When that this body contained a spirit,
A kingdom for it was too small a bound;
But now two paces of the vilest earth
is room enough. . . .
Such epitaphs make for good poetry, and if we aren’t careful, we catch ourselves nodding sadly at such revelations, but, my goodness, what is revealed? that we all die? that in the end we all end up the same? food for worms? Well, if death is such, then life takes on paramount importance. If the rich man and the beggar end up the same, then it seems to me it’s better to be the rich man, the happy man rather than the sad man, the wise man rather than the fool. The tragedy of Hotspur is not that he has become carrion for blind creatures burrowing in the earth but rather that his jaundiced and absurd pride cost him his life, scores of years in the happy bright sun, the caresses of that beautiful and witty woman who loves him.

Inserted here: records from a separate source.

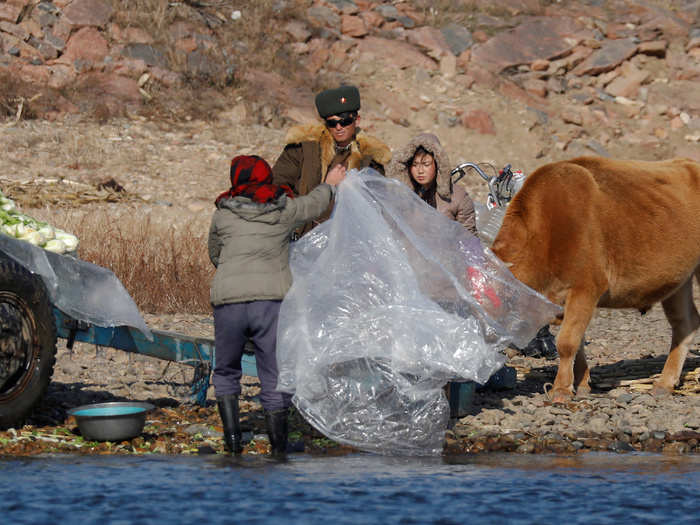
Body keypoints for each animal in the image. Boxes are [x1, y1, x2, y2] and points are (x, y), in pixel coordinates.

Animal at [490, 156, 700, 402]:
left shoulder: (586, 288)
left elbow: (567, 342)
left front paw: (560, 390)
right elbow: (578, 342)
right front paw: (581, 384)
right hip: (678, 282)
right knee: (685, 324)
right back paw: (664, 383)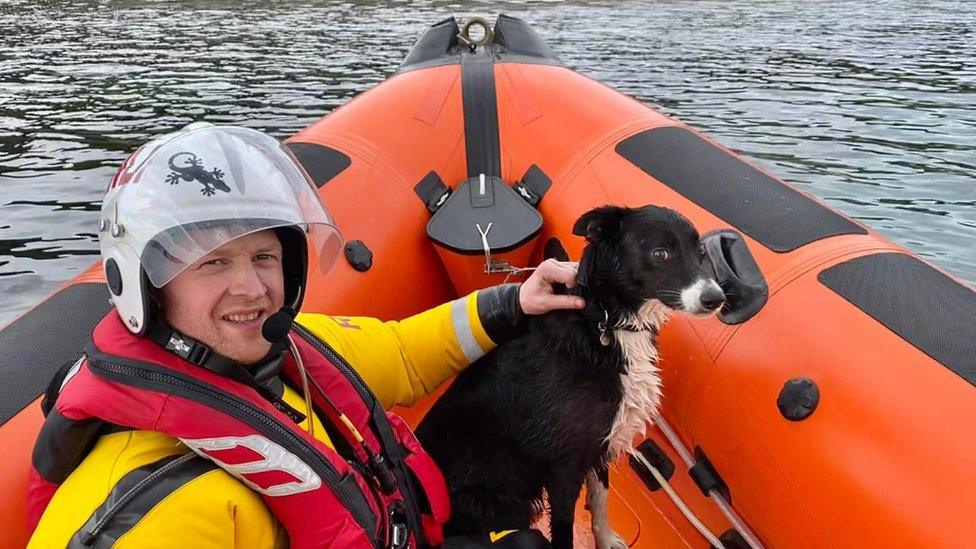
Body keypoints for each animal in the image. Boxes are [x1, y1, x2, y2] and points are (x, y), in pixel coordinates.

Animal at [416, 206, 728, 548]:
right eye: (661, 253)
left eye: (700, 252)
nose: (717, 298)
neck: (606, 322)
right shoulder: (563, 466)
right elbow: (565, 529)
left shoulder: (600, 443)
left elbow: (601, 499)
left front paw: (604, 539)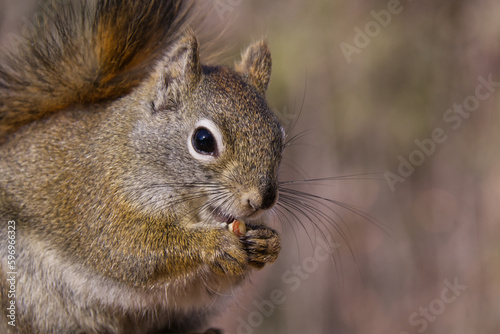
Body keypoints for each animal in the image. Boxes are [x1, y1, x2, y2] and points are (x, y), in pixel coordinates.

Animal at [0, 1, 284, 332]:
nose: (260, 201)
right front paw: (214, 243)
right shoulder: (102, 202)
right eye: (203, 141)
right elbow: (132, 249)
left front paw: (268, 242)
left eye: (280, 136)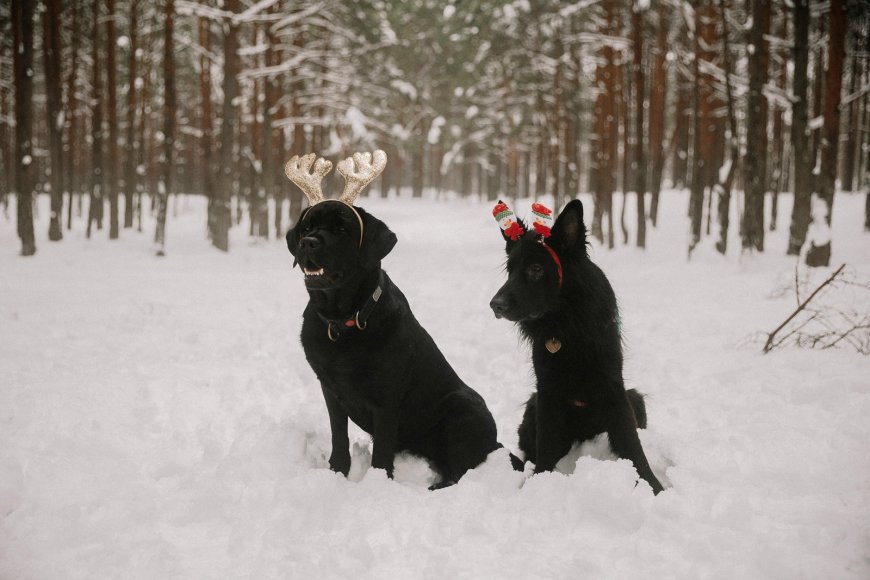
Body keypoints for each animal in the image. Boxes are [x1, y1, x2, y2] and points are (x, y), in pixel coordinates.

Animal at [286, 152, 516, 488]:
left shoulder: (386, 397)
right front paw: (337, 472)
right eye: (306, 228)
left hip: (461, 406)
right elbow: (339, 437)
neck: (344, 318)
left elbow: (382, 449)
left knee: (460, 470)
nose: (308, 243)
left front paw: (377, 484)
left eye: (342, 230)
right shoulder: (330, 388)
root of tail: (495, 442)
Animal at [488, 199, 664, 494]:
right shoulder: (547, 392)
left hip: (635, 399)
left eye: (536, 268)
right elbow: (546, 445)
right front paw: (538, 483)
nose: (495, 305)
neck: (567, 322)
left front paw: (655, 488)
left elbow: (632, 445)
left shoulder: (614, 387)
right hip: (533, 408)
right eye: (510, 269)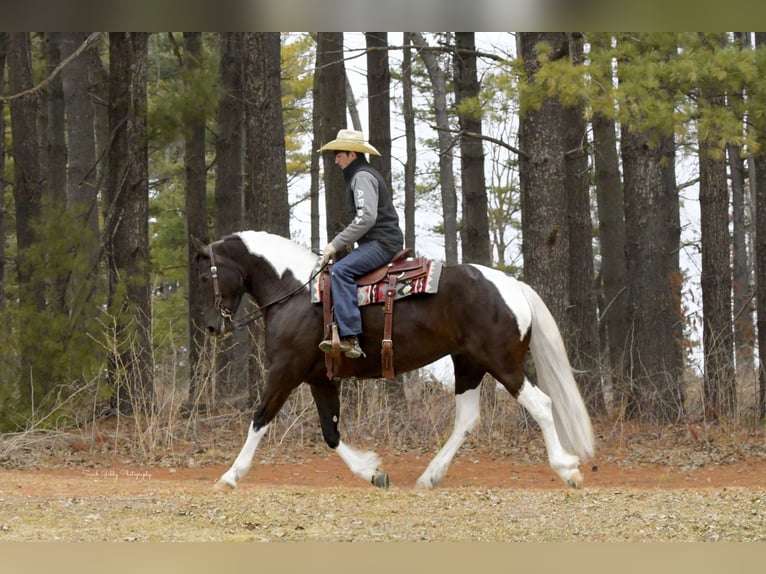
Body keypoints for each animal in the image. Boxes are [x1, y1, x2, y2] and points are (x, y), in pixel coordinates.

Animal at [191, 230, 595, 490]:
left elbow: (259, 419)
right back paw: (430, 476)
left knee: (541, 405)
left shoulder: (284, 371)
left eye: (204, 276)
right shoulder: (320, 379)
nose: (211, 325)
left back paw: (567, 469)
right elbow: (331, 433)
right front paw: (372, 472)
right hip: (469, 365)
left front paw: (230, 475)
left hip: (503, 364)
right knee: (466, 420)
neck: (296, 293)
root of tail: (513, 286)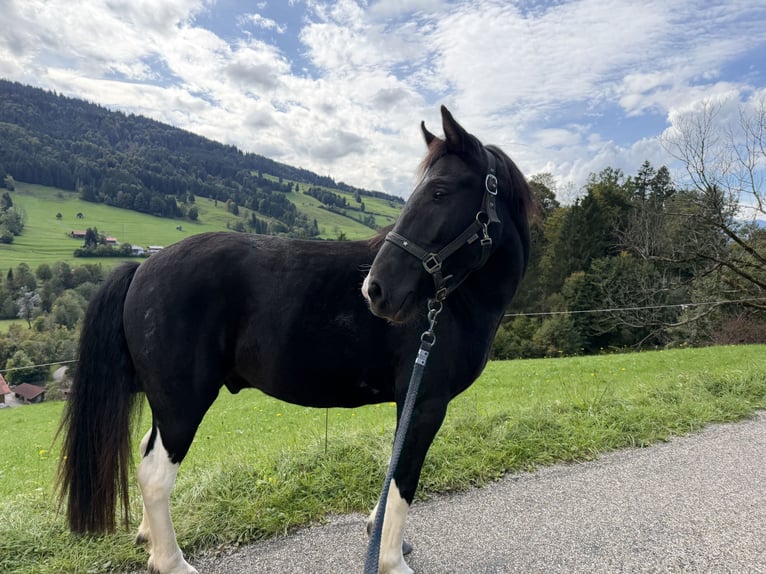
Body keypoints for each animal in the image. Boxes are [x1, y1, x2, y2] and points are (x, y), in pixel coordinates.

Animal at [56, 106, 533, 574]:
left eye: (439, 192)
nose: (375, 290)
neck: (456, 300)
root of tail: (143, 268)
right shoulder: (426, 402)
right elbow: (404, 478)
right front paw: (392, 561)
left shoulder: (411, 402)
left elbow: (393, 468)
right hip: (181, 404)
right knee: (155, 475)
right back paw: (172, 562)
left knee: (145, 452)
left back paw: (149, 540)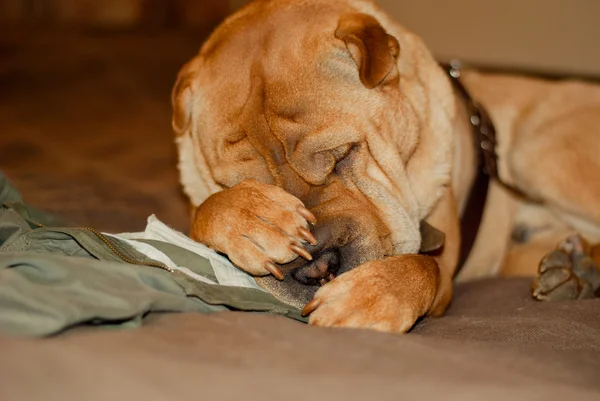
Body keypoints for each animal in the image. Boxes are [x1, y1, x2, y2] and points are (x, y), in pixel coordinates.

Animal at [171, 0, 600, 332]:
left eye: (344, 154)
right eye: (236, 183)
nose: (317, 267)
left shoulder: (442, 255)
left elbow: (422, 267)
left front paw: (364, 298)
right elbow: (204, 211)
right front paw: (255, 218)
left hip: (536, 154)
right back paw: (575, 270)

Only schoolboys find Hotspur admirable. We might all be the same in death, but we aren’t the same in life–and if we have no control of death: it will come–we do have a certain amount of control over our lives. How much and to what degree? Well, that’s why some of us study our Becker, none of us knowing whether we will find a definitive answer or not, probably suspecting we won’t, but Becker, odd to say about a man who warns us not to look too long at the sun, offers us hope. It’s reductive, I know, but Becker says that knowledge is not as curative as hope.
“Hope is an illusion,” I have heard bright men say, educated men, and it’s true: hope might be an illusion. These same men declare that all is illusion. The statement can’t bear the scan of logic, the statement itself being an illusion, but never mind. Shakespeare says that we are but the “stuff dreams are made of” and “our little life is rounded with a sleep.” Life as illusion, life as a dream—how is one to make sense of things?
Dr. Neil Elgee would say, however, as he has said to me on more than on occasion: “If we cannot live without illusions then it’s best we choose the most life-enhancing ones.”